[Opening RECORD EXCERPTS section]
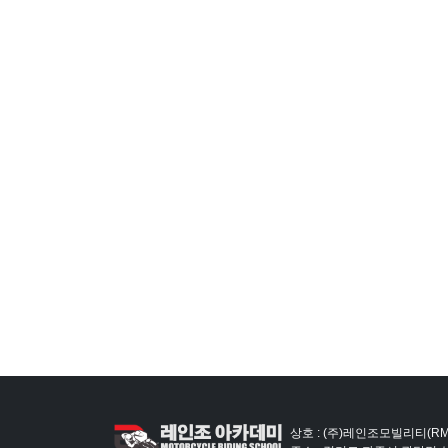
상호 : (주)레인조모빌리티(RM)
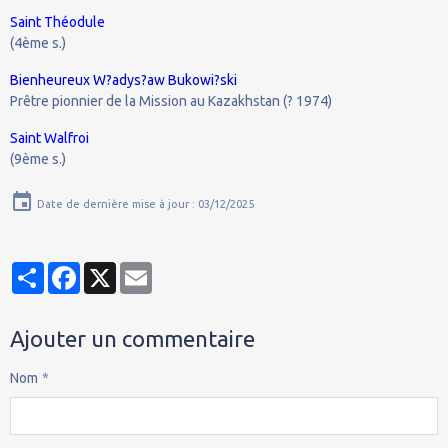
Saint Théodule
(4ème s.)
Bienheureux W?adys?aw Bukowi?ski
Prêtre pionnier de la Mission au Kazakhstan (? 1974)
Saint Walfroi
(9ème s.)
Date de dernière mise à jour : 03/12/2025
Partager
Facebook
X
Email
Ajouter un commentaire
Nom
[Closing RECORD EXCERPTS section]
PROBLEM TO SOLVE: Since only the text is wanted, repeat all the records above exactly and omit the pictures.

RESPONSE AREA:
상호 : (주)레인조모빌리티(RM)
Saint Théodule
(4ème s.)
Bienheureux W?adys?aw Bukowi?ski
Prêtre pionnier de la Mission au Kazakhstan (? 1974)
Saint Walfroi
(9ème s.)
Date de dernière mise à jour : 03/12/2025
Partager
Facebook
X
Email
Ajouter un commentaire
Nom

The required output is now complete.